The Accident (19/11)
(this was set to Draft last night, apologies!)
A friend and I used to have a running gag, a callback we’d make when we were bored, wanting to change topic, or just be silly. We’d purposely go dark, and say something like “I haven’t seen him, not since…The Accident.” Occasionally this would raise alarms, or pique curiosity. “Oh?” They’d say, “What happened?” “Oh we don’t talk about that…not since The Accident.” It’s circular and silly, but effective for putting off answers.

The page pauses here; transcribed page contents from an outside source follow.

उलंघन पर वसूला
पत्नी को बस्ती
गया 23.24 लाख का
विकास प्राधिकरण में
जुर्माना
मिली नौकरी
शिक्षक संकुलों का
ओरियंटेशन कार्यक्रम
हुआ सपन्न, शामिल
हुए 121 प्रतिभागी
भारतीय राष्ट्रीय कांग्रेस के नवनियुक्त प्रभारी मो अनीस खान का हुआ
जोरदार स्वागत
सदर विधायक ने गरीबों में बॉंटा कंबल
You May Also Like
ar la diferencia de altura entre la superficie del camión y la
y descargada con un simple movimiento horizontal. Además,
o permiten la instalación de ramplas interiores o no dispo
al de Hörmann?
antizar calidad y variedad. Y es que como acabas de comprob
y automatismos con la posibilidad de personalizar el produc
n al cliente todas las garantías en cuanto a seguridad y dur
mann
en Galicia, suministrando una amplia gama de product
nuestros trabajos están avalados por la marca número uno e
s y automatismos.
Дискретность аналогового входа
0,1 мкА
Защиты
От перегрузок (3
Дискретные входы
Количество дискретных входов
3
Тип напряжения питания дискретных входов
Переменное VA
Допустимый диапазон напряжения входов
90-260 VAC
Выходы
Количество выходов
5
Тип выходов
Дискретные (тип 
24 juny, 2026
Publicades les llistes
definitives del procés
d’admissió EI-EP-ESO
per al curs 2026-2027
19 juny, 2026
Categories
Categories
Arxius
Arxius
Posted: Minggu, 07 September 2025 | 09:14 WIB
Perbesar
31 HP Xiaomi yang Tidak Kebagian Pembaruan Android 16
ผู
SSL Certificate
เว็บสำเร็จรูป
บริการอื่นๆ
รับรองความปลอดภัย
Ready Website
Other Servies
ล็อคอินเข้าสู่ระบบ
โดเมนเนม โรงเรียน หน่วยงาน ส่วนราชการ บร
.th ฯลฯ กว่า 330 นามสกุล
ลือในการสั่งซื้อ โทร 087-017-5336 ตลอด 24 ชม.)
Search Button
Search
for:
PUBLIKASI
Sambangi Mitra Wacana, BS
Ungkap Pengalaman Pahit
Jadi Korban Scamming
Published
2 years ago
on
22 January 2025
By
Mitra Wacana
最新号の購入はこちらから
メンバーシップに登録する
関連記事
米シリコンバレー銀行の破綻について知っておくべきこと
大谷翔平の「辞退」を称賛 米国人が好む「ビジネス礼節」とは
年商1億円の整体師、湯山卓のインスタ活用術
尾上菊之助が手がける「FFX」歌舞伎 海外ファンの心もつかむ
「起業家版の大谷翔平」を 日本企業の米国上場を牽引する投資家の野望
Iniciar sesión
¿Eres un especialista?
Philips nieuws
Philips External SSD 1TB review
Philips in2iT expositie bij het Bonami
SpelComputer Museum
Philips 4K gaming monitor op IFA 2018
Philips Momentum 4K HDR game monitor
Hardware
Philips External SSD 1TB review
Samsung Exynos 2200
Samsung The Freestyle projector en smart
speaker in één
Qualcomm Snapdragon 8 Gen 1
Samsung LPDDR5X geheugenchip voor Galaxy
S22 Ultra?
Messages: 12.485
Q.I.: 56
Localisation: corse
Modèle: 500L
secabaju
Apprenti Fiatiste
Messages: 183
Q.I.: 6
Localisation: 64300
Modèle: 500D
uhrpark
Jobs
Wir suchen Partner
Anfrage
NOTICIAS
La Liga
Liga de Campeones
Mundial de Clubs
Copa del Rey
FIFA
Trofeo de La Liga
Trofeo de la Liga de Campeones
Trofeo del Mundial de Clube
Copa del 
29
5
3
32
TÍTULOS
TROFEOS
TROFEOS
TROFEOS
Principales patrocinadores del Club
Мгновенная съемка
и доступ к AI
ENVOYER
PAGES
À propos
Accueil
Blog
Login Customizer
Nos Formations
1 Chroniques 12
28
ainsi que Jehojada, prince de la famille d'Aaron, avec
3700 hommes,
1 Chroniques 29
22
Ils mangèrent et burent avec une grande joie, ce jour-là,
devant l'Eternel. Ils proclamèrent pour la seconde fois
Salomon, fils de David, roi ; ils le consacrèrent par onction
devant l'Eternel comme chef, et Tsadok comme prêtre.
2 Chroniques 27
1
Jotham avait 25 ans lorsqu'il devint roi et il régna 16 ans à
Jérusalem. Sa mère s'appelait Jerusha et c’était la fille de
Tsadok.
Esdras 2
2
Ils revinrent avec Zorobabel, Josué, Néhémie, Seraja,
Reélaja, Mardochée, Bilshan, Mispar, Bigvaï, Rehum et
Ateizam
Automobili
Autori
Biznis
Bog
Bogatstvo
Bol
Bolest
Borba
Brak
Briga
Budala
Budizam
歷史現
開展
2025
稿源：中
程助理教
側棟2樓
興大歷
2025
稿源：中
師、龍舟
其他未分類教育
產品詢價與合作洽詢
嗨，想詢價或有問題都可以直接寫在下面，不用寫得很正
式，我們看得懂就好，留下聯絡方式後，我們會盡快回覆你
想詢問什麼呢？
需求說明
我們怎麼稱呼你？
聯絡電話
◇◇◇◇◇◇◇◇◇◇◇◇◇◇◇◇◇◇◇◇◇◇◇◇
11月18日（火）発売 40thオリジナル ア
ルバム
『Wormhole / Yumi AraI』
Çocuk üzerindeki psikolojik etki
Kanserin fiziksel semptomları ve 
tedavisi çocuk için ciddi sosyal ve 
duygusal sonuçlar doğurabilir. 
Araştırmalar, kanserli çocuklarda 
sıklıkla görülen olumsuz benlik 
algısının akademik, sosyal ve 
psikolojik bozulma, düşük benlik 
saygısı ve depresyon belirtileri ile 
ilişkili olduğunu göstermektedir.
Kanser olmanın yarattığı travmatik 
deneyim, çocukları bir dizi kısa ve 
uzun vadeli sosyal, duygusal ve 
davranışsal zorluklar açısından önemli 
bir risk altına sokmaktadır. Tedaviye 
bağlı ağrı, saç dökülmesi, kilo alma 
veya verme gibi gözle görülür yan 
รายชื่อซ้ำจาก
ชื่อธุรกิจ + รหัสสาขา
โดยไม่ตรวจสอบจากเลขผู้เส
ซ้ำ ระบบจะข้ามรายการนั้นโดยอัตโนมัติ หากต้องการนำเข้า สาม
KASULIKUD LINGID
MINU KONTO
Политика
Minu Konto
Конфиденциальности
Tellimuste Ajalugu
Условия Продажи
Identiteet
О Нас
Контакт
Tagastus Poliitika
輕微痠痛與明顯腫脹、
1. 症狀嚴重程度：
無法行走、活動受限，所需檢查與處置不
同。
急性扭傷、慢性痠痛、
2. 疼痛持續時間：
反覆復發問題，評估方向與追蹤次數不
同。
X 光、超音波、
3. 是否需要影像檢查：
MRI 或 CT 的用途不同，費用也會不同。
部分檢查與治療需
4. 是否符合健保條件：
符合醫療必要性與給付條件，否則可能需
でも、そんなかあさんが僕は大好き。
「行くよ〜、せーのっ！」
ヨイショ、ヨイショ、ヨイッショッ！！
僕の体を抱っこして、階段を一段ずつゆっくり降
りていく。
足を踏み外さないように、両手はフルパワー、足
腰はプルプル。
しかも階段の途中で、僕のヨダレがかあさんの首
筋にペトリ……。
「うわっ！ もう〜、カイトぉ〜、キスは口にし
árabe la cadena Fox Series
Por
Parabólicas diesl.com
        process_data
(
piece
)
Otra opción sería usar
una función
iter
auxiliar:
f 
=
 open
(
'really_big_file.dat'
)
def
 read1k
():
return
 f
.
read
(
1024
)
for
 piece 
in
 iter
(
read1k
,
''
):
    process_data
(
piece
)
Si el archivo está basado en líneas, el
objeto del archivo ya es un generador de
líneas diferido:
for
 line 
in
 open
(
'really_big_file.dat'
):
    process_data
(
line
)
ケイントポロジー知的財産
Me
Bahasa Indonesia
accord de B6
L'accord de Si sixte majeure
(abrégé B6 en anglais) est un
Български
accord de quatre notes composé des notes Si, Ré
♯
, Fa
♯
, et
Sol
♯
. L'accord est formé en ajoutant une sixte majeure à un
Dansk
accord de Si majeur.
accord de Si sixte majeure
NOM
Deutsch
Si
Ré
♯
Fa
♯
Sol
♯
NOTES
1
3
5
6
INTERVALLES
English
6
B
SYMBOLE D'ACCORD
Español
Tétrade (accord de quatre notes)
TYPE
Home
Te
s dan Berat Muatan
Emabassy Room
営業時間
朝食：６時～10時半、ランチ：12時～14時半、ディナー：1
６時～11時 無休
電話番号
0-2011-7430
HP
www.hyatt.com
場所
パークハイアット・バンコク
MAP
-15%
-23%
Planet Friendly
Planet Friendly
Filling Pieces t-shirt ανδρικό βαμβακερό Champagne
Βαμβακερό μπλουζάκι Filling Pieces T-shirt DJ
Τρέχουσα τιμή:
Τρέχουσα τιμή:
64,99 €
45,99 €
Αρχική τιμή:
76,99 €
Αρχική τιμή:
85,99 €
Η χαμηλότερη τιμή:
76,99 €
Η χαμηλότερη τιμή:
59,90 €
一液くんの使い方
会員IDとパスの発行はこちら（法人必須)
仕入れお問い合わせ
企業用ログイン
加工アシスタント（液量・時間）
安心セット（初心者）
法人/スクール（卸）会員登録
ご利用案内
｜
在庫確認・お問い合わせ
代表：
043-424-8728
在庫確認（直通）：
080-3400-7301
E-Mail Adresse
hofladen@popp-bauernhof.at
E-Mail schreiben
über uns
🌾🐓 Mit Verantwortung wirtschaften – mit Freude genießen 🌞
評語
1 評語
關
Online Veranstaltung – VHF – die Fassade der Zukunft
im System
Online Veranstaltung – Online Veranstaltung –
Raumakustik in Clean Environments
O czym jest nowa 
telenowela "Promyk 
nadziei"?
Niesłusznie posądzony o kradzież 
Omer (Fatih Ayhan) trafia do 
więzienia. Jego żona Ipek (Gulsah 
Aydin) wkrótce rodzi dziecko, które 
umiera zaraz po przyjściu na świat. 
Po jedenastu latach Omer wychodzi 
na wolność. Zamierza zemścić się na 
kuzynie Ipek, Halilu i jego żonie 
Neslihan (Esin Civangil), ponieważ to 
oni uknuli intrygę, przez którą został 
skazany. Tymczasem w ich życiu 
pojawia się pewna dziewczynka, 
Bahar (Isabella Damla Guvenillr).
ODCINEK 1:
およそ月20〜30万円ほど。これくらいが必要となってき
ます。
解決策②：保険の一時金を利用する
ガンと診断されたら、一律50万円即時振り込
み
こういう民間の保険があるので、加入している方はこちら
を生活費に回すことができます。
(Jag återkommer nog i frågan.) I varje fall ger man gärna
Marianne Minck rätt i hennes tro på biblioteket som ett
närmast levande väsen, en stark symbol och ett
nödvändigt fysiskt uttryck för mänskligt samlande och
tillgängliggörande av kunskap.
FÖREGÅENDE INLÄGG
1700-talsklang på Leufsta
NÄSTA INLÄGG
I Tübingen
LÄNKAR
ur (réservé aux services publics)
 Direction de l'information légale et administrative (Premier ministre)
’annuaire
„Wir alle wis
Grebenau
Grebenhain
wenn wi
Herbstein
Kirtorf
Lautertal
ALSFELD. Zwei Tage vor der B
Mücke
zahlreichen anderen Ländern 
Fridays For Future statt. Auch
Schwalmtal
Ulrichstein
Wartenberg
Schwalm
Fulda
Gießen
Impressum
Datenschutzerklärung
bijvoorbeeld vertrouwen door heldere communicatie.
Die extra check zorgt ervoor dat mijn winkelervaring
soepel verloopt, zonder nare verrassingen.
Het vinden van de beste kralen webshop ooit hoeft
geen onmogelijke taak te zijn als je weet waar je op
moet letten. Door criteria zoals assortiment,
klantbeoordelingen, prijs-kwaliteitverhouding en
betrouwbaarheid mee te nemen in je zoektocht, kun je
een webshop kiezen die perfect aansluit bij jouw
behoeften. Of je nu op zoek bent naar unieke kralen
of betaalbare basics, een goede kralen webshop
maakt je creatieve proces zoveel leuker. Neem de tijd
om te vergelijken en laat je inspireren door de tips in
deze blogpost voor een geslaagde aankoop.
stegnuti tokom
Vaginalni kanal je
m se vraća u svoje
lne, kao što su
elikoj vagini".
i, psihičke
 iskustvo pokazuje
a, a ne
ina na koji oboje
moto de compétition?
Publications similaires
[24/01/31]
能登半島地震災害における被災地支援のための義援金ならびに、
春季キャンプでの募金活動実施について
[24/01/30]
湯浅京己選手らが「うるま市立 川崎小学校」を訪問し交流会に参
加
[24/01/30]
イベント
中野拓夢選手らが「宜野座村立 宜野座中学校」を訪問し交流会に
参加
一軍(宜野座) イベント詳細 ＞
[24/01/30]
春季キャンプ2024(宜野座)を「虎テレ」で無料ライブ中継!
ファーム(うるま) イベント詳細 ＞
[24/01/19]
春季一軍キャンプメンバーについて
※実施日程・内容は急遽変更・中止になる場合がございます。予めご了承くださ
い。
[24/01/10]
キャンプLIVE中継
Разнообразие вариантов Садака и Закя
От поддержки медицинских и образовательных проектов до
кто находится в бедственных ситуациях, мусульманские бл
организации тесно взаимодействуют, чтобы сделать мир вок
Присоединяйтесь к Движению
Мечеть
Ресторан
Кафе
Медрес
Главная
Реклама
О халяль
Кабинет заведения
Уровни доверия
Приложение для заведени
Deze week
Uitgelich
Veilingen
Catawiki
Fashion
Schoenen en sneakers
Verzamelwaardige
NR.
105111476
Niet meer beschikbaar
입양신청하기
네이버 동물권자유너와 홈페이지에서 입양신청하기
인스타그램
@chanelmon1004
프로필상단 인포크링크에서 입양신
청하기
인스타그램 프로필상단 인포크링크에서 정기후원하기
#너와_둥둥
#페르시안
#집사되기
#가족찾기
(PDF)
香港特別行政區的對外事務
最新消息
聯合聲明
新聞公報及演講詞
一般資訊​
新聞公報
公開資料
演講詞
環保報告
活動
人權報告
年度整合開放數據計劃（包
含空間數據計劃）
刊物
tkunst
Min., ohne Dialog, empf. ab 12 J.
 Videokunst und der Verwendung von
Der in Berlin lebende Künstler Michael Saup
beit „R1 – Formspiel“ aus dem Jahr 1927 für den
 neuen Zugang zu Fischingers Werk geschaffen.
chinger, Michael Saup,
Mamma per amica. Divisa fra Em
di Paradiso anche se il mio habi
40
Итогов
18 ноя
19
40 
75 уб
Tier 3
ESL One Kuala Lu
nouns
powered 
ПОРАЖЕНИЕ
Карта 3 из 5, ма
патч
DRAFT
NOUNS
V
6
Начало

One of the very first devices in my story is a letter. It is a hand-written, hand-addressed piece of communication, completely unremarkable except that it is sent to a name at an address that isn’t a person or an organisation that actually exists. Spooky, huh? Without giving anything away, the letter kickstarts the investigation at Port Amble. But when I got to the point that I needed it, I found that I knew what role it was going to play, and how it would fit in, but I couldn’t find the right voice for it.
So I didn’t write it.
Instead I left a placeholder that reads , and wrote up another card (Yay!), because if I couldn’t write the prose itself, I could at least record its formula and all its important details. At this point I knew how this letter would fit, and knew everything that the letter would play into – the benefit of fore-planning, right? With all of these details sorted out, I carried on with my writing.
The story has evolved, and the second major plot progression involving the letter has come about, and to be honest, writing that section has been like walking through knee-deep mud. By planning the letter, knowing its contents and role, but not its language and phrasing, what made my job easier in the first instance has simply made this step equivalent to running blind. I am struggling with making the scene work, because the characters are referring to something well-understood, by them and myself, but its non-existent.
Having a running joke like The Accident can be amusing, and allows for backstory (if needed), but don’t do this with an active plot point, it’s dumb.
End of Day Word Count: 26,425. (Highest word count I’ve ever written, well…since The Accident.)
I thought we weren’t supposed to talk about the accident?